To do this I first had to create a matrix that contained the predicted and true values. I first did this with the multiple linear regression model and the polynomial regression model.
MLR model
MLR <- linear_reg() %>%
set_engine(engine = "lm")
train_fit <- MLR %>%
fit(precip ~ relative_humidity + dry_bulb_temp_f + wind_speed + station_pressure, data = train_data)
MLR_results <- train_fit %>%
predict(new_data = test_data) %>%
mutate(truth = test_data$precip)
Taking a look at the matrix
head(MLR_results)
## # A tibble: 6 × 2
## .pred truth
## <dbl> <dbl>
## 1 -0.000983 0
## 2 0.00977 0
## 3 0.00275 0
## 4 -0.0107 0
## 5 0.00598 NA
## 6 -0.00363 NA
Polynomial model
polynomial <- linear_reg () %>%
set_engine(engine = "lm")
train_fit2 <- polynomial %>%
fit(precip ~ poly(relative_humidity, 10, raw = TRUE), data = train_data)

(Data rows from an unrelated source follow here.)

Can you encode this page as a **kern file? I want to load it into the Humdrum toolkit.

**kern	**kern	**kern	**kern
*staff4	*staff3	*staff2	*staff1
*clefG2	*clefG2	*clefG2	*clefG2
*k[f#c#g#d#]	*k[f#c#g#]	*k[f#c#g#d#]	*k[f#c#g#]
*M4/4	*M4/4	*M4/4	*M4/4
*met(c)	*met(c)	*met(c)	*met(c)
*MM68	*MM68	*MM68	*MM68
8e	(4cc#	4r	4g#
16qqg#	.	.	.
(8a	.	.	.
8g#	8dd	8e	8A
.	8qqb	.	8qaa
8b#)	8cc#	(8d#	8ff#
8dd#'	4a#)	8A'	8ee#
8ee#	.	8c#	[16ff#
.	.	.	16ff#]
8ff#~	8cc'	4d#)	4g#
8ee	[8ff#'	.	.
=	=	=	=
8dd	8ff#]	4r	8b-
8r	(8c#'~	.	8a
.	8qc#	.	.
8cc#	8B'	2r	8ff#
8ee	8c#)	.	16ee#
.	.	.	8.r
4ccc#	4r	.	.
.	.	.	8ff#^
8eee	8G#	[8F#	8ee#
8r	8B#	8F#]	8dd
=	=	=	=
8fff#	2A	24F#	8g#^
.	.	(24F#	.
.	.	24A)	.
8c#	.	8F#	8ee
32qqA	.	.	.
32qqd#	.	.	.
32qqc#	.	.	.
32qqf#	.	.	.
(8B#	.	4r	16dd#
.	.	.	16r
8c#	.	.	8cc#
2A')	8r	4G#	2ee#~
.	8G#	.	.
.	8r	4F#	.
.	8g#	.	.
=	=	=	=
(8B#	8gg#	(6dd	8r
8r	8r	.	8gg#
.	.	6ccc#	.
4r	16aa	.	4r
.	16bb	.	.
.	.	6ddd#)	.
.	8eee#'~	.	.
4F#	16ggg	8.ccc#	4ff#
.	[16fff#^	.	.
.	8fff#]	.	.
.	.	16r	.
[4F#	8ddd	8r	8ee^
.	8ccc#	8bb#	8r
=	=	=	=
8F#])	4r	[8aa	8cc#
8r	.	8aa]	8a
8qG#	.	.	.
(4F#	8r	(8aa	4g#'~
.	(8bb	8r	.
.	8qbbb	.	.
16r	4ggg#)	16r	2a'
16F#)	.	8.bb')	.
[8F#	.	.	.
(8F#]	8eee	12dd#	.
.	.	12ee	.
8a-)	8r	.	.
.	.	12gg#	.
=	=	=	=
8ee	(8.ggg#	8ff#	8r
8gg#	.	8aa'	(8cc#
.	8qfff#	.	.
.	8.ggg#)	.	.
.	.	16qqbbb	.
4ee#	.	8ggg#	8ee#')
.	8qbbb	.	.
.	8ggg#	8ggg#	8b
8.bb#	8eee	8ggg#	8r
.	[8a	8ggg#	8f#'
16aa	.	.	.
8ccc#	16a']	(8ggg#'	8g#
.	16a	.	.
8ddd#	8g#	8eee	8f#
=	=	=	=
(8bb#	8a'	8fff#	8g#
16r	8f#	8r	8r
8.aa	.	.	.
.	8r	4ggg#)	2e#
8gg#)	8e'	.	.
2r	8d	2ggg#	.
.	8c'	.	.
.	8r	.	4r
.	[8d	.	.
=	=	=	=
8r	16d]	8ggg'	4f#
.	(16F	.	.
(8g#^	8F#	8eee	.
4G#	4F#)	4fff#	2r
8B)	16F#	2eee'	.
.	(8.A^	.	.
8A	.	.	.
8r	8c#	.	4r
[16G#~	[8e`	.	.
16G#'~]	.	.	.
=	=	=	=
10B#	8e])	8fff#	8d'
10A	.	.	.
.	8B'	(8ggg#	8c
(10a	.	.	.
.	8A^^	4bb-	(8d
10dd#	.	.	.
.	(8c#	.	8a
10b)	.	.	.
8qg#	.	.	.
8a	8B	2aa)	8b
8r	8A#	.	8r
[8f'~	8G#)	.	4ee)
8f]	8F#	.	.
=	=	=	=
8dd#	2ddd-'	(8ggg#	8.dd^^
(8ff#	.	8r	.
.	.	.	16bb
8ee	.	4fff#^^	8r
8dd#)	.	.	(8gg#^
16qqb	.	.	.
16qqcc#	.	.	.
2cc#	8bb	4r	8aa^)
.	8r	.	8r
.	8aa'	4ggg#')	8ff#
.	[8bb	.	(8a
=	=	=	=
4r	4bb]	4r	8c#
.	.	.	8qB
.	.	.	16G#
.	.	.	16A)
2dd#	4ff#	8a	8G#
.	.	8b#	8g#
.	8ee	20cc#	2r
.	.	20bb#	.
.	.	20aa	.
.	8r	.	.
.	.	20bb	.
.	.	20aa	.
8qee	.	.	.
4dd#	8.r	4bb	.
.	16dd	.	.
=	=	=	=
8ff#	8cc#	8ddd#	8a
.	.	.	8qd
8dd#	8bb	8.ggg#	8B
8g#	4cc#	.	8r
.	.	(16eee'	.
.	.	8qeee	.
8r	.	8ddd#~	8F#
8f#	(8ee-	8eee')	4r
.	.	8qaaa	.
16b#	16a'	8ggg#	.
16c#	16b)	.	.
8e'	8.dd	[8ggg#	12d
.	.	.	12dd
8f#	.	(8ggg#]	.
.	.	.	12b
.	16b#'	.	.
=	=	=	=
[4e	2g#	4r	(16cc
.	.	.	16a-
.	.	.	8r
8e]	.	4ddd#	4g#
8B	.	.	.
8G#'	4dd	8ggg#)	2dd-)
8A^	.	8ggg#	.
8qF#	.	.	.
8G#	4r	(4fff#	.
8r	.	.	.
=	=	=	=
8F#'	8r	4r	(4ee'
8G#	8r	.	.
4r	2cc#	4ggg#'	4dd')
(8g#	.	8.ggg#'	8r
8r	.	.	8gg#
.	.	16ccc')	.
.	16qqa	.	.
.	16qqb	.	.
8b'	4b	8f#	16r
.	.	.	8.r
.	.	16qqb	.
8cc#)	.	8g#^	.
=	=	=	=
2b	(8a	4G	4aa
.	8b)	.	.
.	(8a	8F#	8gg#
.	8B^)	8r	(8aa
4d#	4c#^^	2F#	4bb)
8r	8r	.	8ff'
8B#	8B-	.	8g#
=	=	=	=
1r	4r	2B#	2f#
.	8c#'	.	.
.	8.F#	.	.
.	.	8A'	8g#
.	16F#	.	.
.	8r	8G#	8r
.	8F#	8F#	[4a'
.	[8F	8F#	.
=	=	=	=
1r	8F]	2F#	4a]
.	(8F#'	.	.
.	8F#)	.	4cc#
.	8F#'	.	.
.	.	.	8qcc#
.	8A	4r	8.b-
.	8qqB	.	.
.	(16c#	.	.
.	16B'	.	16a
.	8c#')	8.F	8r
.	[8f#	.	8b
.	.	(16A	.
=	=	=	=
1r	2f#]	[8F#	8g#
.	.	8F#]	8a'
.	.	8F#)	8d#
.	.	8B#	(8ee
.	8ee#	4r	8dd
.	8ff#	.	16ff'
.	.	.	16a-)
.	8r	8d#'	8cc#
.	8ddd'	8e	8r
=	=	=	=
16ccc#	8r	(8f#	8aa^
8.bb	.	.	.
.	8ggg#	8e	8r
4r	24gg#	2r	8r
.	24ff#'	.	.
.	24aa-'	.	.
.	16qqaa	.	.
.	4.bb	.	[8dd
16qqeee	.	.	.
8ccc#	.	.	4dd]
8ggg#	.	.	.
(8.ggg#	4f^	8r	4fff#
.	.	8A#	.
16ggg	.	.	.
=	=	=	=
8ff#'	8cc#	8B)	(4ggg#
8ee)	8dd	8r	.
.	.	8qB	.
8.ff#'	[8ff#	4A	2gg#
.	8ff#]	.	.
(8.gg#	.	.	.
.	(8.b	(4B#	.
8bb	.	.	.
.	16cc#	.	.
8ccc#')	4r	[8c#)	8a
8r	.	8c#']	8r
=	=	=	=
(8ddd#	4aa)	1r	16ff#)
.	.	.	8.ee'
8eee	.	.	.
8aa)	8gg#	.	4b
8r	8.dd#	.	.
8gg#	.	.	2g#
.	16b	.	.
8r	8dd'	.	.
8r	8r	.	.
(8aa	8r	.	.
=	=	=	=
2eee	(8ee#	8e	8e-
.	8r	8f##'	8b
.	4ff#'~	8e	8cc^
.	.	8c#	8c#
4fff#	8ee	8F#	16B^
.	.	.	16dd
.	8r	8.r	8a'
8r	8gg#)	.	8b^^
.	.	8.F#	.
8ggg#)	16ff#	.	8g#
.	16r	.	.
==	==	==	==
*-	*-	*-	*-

poly_relative_humidity <- train_fit2 %>%
predict(new_data = test_data) %>%
mutate(truth = test_data$precip)
Taking a look at the matrix
head(poly_relative_humidity)
## # A tibble: 6 × 2
## .pred truth
## <dbl> <dbl>
## 1 0.0000583 0
## 2 0.00498 0
## 3 -0.0000692 0
## 4 -0.0000790 0
## 5 0.000746 NA
## 6 -0.0000763 NA
After calculating the predicted and true values for both models I then calculated their R squared.
rsq_MLR <- rsq(MLR_results, truth = truth, estimate = .pred)
rsq_MLR
## # A tibble: 1 × 3
## .metric .estimator .estimate
## <chr> <chr> <dbl>
## 1 rsq standard 0.110
rsq_poly_humiditity <- rsq(poly_relative_humidity, truth = truth, estimate = .pred)
rsq_poly_humiditity
## # A tibble: 1 × 3
## .metric .estimator .estimate
## <chr> <chr> <dbl>
## 1 rsq standard 0.112
I then fitted the values into a dataframe for comparison including the R-squared calculated based on the training data.
model_names <- c("Relative_humidity_poly", "MLR_all")
train_error <- c("0.05536", "0.04632")
test_error <- c("0.06346145", "0.06314133")
comparison_df <- data.frame(model_names, train_error, test_error)
Comparison dataframe
comparison_df
## model_names train_error test_error
## 1 Relative_humidity_poly 0.05536 0.06346145
## 2 MLR_all 0.04632 0.06314133
The results of the R-squared showed the 10th order polynomial regression model of relative_humidity to be the better model. As it has a greater R-squared value for both the training and testing data. Furthemore, I believe a polynomial regression model of higher order would have produced an even greater R-squared value.
This concludes the end of my project. Thank you for reading and thanks to IBM for providing the Data Analysis with R course; that has taught me a lot about R programming and the data analysis process and introduced me to the topic of data visualisation.